From the office Gómez leads me into the heart of the factory, where ibérico hams hang from the high ceilings in dense profusion, shiny black hooves crowning the glistening hocks, which shrink and wrinkle as they dry, growing a layer of natural moulds, which, it is said, mysteriously aid the maturing process. Uniquely among ham producers, Joselito sells all its products en primeur (another analogy with wine), storing purchased hams in controlled conditions until needed by the customer. The labels are a compendium of Spain’s finest restaurants: at a glance I see Akelare, Pedro Subijana’s three-Michelin-star restaurant in San Sebastián, José María in Segovia, and La Viña del Ensanche in Bilbao. (“My grandfather sold hams to his grandfather 80 years ago,” recalls Gómez.)
The floors are slippery with ham fat. Thin daylight creeps in through a high window along with a faint, cold breeze. The rich smell is so heady as to be almost intoxicating. In a far corner is the resting place of the rarest, oldest Joselito hams. An employee takes one down and Gómez rubs the grease off the label: it is dated 2003. The process behind this ham is both simple and highly developed. The animal in question, a pure-breed ibérico, must have spent at least two winters in the dehesa, gorging on as much as 15kg of acorns a day. It would have been slaughtered at two years of age, weighing between 160kg and 190kg. The hams spend less time in salt, an essential preliminary cure, than is usually the case. Their long sojourn in the mountain air does the rest, concentrating and honing their flavour.
Under the circumstances it seems too much to ask for a free sample of the 2003, but there are other ways of testing a ham. Gómez takes a stick-like implement made of bone (the cala) and plunges it into the fleshiest part of the ham. He sniffs it, much as one might try the “nose” of a vintage wine, then passes it to me. The aroma is penetrating, sweetly meaty, delicious in the extreme. When you cut into the ham, says Gómez, the colour is a dark purple-red, with tiny white spots of intramuscular fat, the un-fakable sign of an all-acorn diet.
The visit over, we repair to the tasting room in José’s opulent house (luxury hams are clearly a lucrative business). On a stand in the kitchen area is a Colección Premium ham, vintage 2005. My host picks up a long, thin, razor-sharp ham knife: it seems I’m in luck. Slicing in short, thin slices, he lays out a plateful and passes it over for tasting. The ham is rich and complex in flavour, with deep notes of nutty sweetness. The fat, ivory white in colour, is silky and unctuous. Meanwhile Gómez opens a bottle of vintage claret. The question of what to drink with a fine ibérico ham has exercised Spanish gourmets for years. Fino sherry goes well, as does any good red wine, perhaps a rioja or Ribera del Duero, or a vintage champagne (Gómez is partial to Dom Pérignon). Some people favour a white burgundy, or a cold beer.
Joselito hams are mainly sold on the domestic market, where they are most highly esteemed, but demand from abroad is increasing. In China, says Gómez, “the most powerful people in the country have one of our hams in their kitchen.” A Joselito ham was recently sold in Hong Kong at a retail price of US$5,000.

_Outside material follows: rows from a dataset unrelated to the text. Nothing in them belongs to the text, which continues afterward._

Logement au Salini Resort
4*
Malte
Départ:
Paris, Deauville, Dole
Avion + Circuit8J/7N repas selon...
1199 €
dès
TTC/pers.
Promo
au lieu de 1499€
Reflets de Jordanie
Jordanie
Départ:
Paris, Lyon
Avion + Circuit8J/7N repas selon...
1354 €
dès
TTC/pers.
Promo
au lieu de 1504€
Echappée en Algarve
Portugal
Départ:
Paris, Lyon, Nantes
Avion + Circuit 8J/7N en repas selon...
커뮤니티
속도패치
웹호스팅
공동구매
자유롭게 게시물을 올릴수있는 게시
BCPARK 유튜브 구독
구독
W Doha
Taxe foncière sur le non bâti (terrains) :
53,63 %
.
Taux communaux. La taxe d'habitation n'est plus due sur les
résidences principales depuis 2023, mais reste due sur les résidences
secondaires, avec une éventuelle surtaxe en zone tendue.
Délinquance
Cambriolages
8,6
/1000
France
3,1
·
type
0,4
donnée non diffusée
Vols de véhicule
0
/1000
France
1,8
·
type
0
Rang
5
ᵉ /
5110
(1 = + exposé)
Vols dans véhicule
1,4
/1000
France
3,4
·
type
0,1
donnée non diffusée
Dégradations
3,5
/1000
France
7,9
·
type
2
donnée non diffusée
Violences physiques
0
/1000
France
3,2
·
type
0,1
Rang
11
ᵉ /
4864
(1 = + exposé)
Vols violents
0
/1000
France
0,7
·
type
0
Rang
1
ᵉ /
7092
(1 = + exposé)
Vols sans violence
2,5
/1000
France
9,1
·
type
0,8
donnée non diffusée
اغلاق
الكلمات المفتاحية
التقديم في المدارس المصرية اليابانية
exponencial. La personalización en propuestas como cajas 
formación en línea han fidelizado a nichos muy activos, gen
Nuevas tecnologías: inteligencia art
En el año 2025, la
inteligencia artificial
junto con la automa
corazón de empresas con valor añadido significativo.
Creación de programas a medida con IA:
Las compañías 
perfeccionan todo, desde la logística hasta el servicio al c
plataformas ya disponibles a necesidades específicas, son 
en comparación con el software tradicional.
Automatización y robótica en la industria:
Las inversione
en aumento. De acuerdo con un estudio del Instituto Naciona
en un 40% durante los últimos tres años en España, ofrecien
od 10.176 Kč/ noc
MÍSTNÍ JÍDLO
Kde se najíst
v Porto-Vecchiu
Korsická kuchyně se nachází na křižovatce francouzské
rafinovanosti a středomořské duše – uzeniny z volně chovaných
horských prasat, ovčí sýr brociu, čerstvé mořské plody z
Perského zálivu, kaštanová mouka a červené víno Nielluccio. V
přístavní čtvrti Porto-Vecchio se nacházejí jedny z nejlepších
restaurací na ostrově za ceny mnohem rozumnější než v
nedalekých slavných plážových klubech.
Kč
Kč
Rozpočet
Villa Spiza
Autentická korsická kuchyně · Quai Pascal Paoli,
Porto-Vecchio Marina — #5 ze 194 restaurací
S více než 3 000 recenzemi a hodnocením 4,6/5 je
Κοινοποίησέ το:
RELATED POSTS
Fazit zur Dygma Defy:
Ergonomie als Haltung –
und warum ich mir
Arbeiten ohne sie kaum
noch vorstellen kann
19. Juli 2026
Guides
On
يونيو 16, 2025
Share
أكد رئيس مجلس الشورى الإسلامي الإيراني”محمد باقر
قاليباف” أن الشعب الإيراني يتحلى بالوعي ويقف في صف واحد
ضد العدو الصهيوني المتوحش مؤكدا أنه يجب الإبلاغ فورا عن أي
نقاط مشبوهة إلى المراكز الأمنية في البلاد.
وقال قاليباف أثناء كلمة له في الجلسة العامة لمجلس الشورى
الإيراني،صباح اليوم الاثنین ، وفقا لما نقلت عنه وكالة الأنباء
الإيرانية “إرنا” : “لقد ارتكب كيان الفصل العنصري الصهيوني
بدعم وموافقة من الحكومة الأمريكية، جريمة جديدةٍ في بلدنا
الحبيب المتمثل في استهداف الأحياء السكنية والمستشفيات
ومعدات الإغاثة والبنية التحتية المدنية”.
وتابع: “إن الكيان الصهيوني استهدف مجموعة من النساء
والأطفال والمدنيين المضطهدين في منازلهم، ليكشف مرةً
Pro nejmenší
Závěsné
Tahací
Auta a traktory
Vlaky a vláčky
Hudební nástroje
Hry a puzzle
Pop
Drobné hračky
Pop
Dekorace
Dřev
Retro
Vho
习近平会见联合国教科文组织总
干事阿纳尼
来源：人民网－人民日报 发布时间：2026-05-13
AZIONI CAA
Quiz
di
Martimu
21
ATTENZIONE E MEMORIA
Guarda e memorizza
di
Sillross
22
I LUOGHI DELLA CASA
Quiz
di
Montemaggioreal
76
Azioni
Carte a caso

Of course, the price is steep, but compared to other super-luxury foods Gómez believes it offers good value for money. In many of its retail outlets the Colección Premium comes with an after-sales service: a professional cortador (ham-cutter) who comes to your home to help with the delicate business of slicing. And it goes further than you’d think. “A tin of caviar might cost you £6,000, but you’ll probably eat it in one sitting. For the same price you can buy two of these hams. That’s four-and-a-half kilos of meat on each one, average. And the whole family can enjoy it – even the children.”